Bill Gates offers Trump free lessons about foreign aid

By Ben Paynter

The hardest part about stopping some of the world’s worst diseases isn’t developing things like the polio vaccine, HIV medicine, or anti-malaria gear like insecticide-treated bednets. It’s funding the difficult logistics of continuously delivering those innovations to the developing world.

As the world and especially the U.S. under President Trump becomes more isolationist, Bill Gates is sharing that lesson in a strongly worded Wall Street Journal editorial (titled “The Best Investment I’ve Ever Made“). Gates argues that it’s time for governments to spend more, not less, on world aid. And that the true cost of not doing so will spread easily preventable death and disease, as opposed to growing prosperity for countries that can then better lift themselves up to thrive.

“After 20 years of investing in health, though, one type of investment has surprised me–because, unlike investing in a new vaccine or technology, the success rate is very high. It’s what people in the global-health business call “financing and delivery.” Decades ago, these investments weren’t sure bets, but today, they almost always pay off in a big way.”

Gates, who co-chairs the Bill and Melinda Gates Foundation with his wife, Melinda, reportedly committed $10 billion over the last 20 years to help fund three such institutions: Gavi (the Vaccine Alliance), the Global Fund, and the Global Polio Eradication Initiative. That contribution, he writes, “only amounts to about one-tenth of what the wider world has put into them. The vast majority of their money doesn’t come from philanthropies; it comes from governments.”

That’s important to understand because these groups currently need replenishment.

“Without more funding over the next 18 months, all three of these institutions will have to dramatically scale back their efforts to fight disease and keep people healthy. This shouldn’t be allowed to happen. These organizations are not trivial or expendable. In fact, they are probably the best investments our foundation has ever made.”

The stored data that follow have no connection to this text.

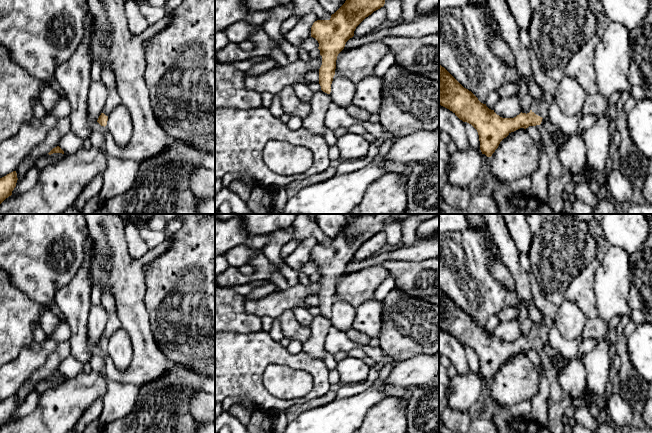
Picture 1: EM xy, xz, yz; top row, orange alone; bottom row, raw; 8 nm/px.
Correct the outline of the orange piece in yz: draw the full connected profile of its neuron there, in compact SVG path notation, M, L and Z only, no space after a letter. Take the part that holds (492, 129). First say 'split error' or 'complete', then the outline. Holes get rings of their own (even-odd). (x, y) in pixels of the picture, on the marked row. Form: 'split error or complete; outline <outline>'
split error; outline M532 57L531 70L535 82L542 91L540 99L534 99L529 113L514 118L502 118L468 89L464 88L439 63L439 105L452 111L460 120L471 124L478 132L482 154L491 157L500 142L511 132L520 128L540 125L548 117L549 108L555 100L558 82L548 77L536 57Z

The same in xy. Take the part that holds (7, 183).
complete; outline M13 171L6 176L0 178L0 204L9 196L12 195L12 191L16 187L17 173Z

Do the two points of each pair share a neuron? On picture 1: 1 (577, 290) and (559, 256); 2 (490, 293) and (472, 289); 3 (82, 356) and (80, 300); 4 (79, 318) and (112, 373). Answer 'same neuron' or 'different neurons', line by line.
1: different neurons
2: same neuron
3: same neuron
4: different neurons

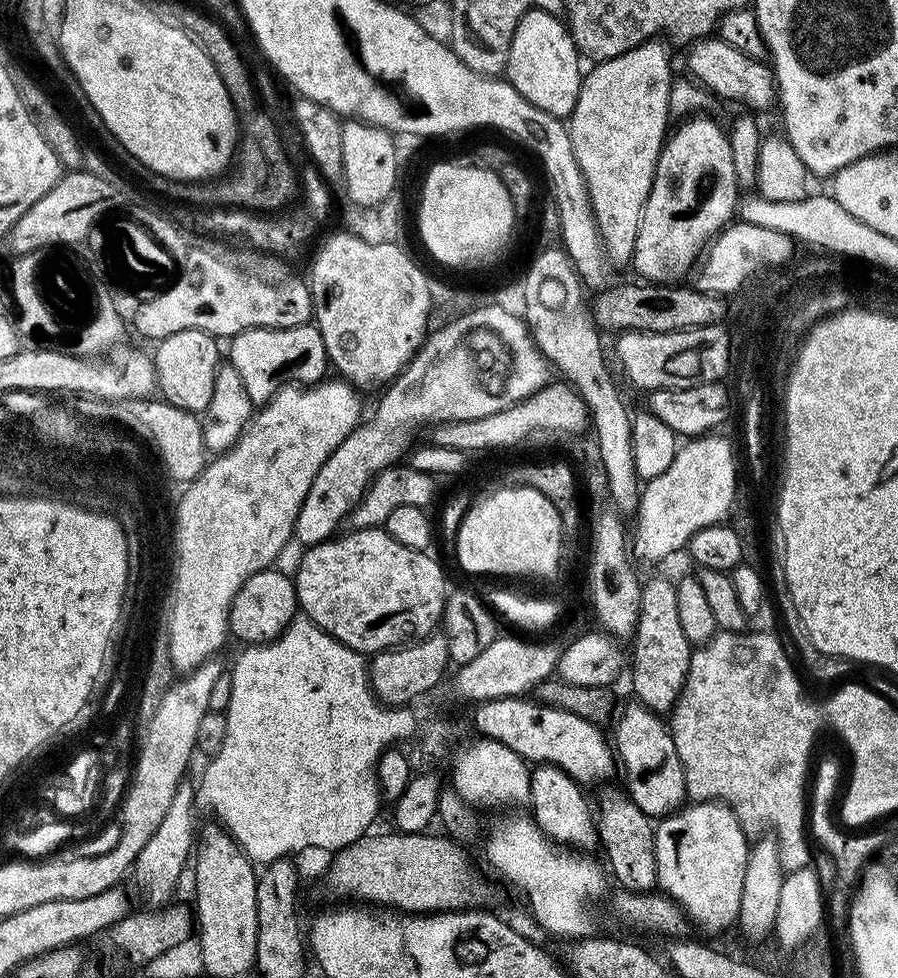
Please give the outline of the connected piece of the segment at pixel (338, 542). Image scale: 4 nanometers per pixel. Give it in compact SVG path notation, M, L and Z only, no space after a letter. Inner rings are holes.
M383 527L379 528L358 528L348 530L345 536L339 534L333 535L331 538L322 541L320 544L311 545L305 551L304 557L301 559L301 565L294 575L294 583L296 585L296 602L299 611L303 613L309 620L313 620L319 628L326 634L330 634L338 642L342 642L348 648L353 648L361 654L375 654L377 652L385 652L387 648L395 648L403 646L409 642L415 641L417 638L423 638L437 631L438 625L441 623L444 614L444 604L446 597L446 589L444 590L444 572L440 569L440 564L427 551L407 548L402 542L398 542Z

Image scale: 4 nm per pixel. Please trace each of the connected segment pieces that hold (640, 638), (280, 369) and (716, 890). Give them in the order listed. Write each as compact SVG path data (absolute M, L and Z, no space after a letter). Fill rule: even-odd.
M654 576L646 578L641 587L638 622L632 634L632 656L630 652L632 688L639 703L662 716L669 713L679 700L694 650L679 625L675 583L664 576Z
M311 323L300 328L251 328L231 337L231 367L238 370L244 392L254 404L268 403L281 386L299 382L311 386L325 379L330 365L320 329Z
M720 801L689 803L655 825L657 887L678 902L691 923L697 923L706 930L722 930L739 919L750 847L746 835L747 831L737 816Z

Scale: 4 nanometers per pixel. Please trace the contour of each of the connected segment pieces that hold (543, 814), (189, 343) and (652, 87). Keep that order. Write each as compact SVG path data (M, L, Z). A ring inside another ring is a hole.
M541 763L530 772L530 812L536 825L557 844L576 850L592 850L597 847L597 821L588 800L580 793L581 785L553 764Z
M182 330L159 341L154 351L159 395L175 407L195 414L203 413L214 394L216 374L222 364L216 344L217 337L202 330Z
M656 38L646 40L637 48L624 51L613 60L595 63L593 69L581 77L578 102L566 122L575 158L591 193L592 212L596 214L596 224L599 226L605 255L615 265L618 263L626 266L631 263L641 214L652 189L652 175L656 173L660 150L666 143L666 133L669 131L668 96L674 74L668 65L668 52L660 42Z

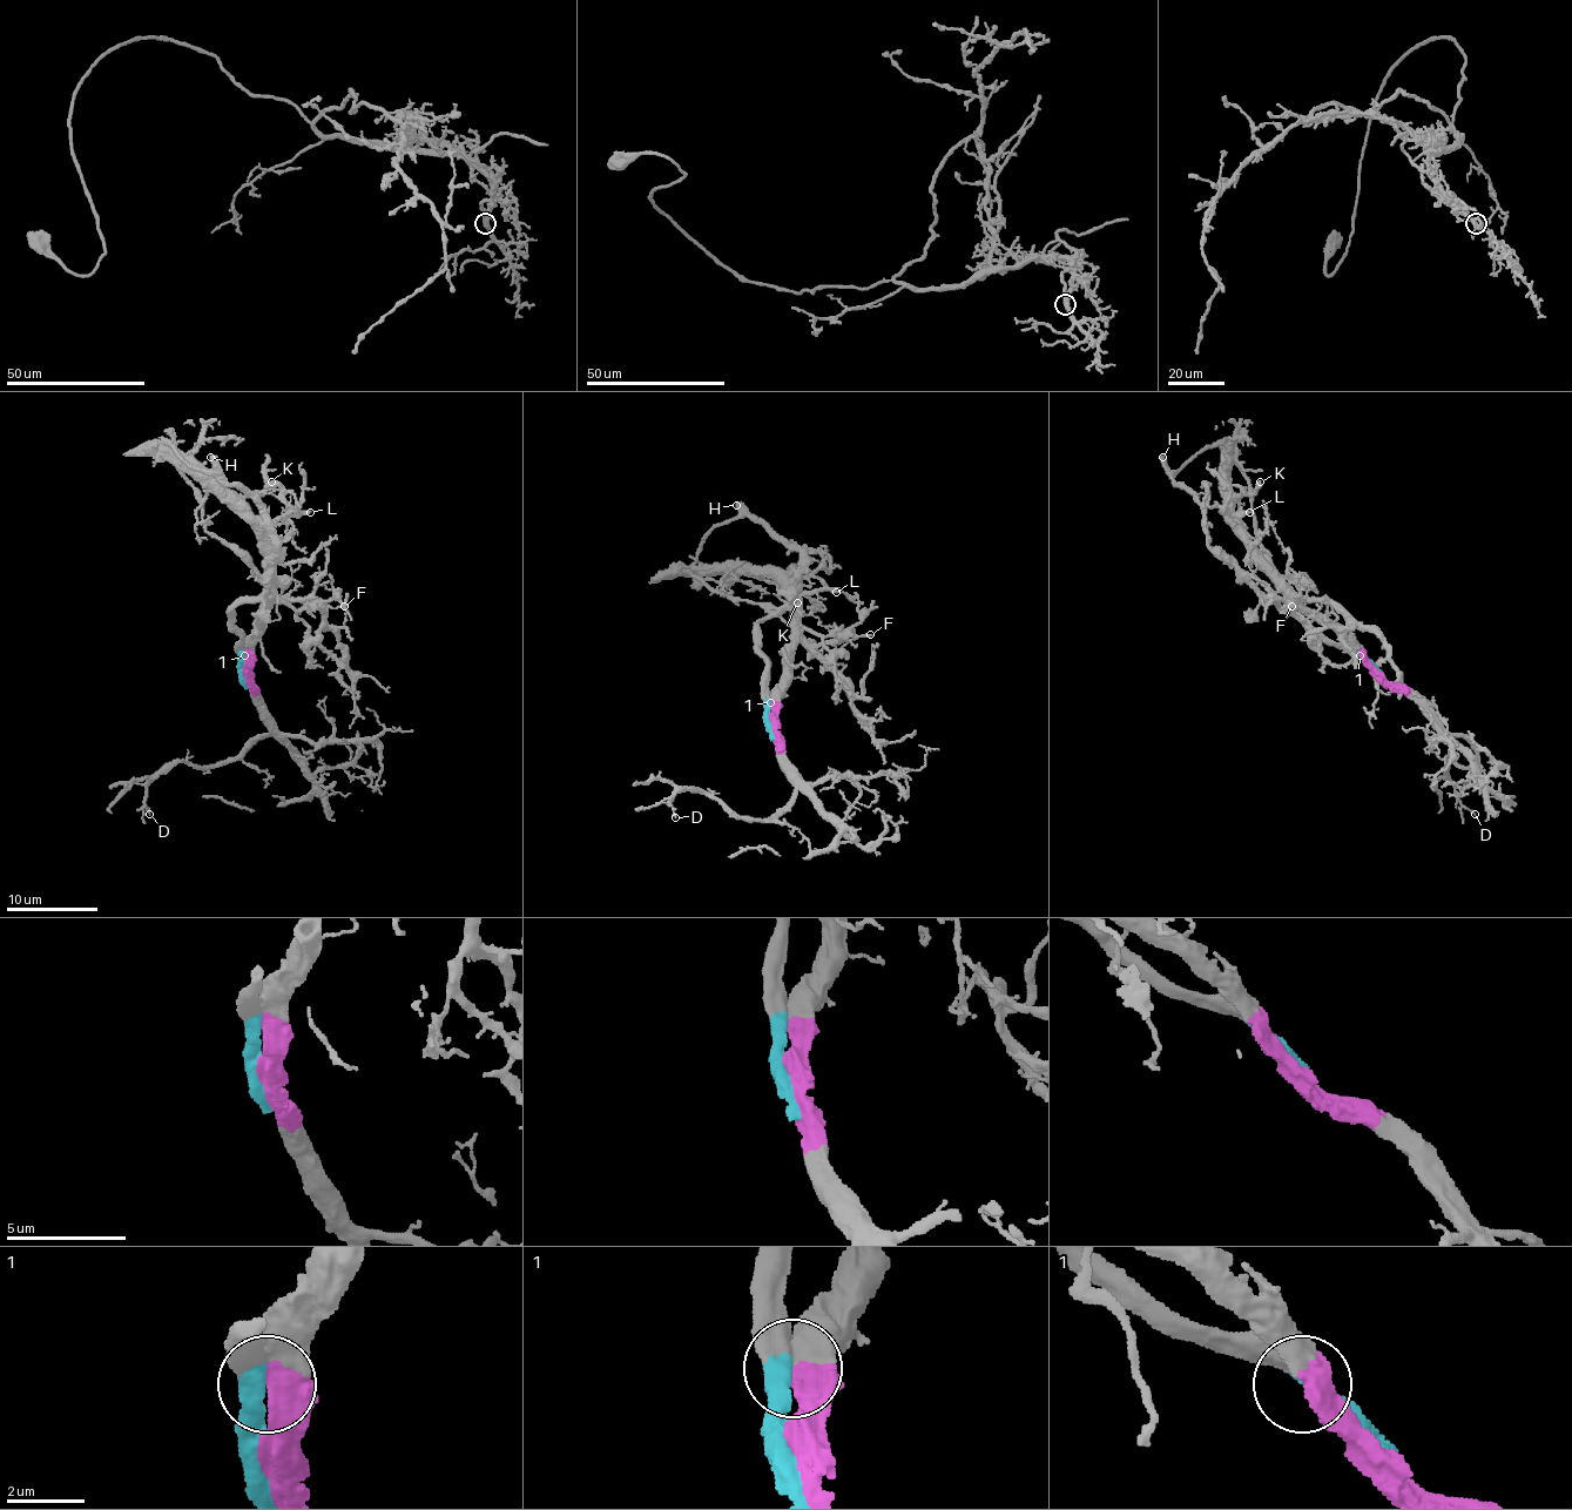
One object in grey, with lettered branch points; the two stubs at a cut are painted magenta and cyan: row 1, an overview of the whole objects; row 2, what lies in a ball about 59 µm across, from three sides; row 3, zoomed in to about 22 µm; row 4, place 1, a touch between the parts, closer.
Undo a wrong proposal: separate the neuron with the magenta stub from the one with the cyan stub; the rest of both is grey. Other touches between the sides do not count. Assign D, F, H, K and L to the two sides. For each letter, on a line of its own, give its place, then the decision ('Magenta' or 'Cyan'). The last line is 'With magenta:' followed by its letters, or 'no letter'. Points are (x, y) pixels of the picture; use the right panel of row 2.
D: Place: (1475, 814). Magenta
F: Place: (1291, 606). Cyan
H: Place: (1162, 457). Cyan
K: Place: (1260, 482). Magenta
L: Place: (1249, 512). Magenta
With magenta: D, K, L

Here’s the hard data: Since 2000, the mortality rate of children under 5 years old has dropped 40% in impoverished countries,  worldwide deaths from AIDS have been reduced by half, and, after decades of battling, polio has nearly been eradicated. Many of these efforts involve preventative or recurring treatments, so discontinuing them derails progress. But based on an analysis from the Copenhagen Consensus Center, the $10 billion from Gates also returned about $200 billion in “social and economic benefits” to hard hit regions–far more than if the same cash had gone into the stock market, or toward energy or infrastructure projects.

As Gates puts it, “The years 2019 and 2020 are the most important in recent memory for funding the fight against disease, and the urgent question for donors is: Will you continue to invest? My answer is: Yes, absolutely.”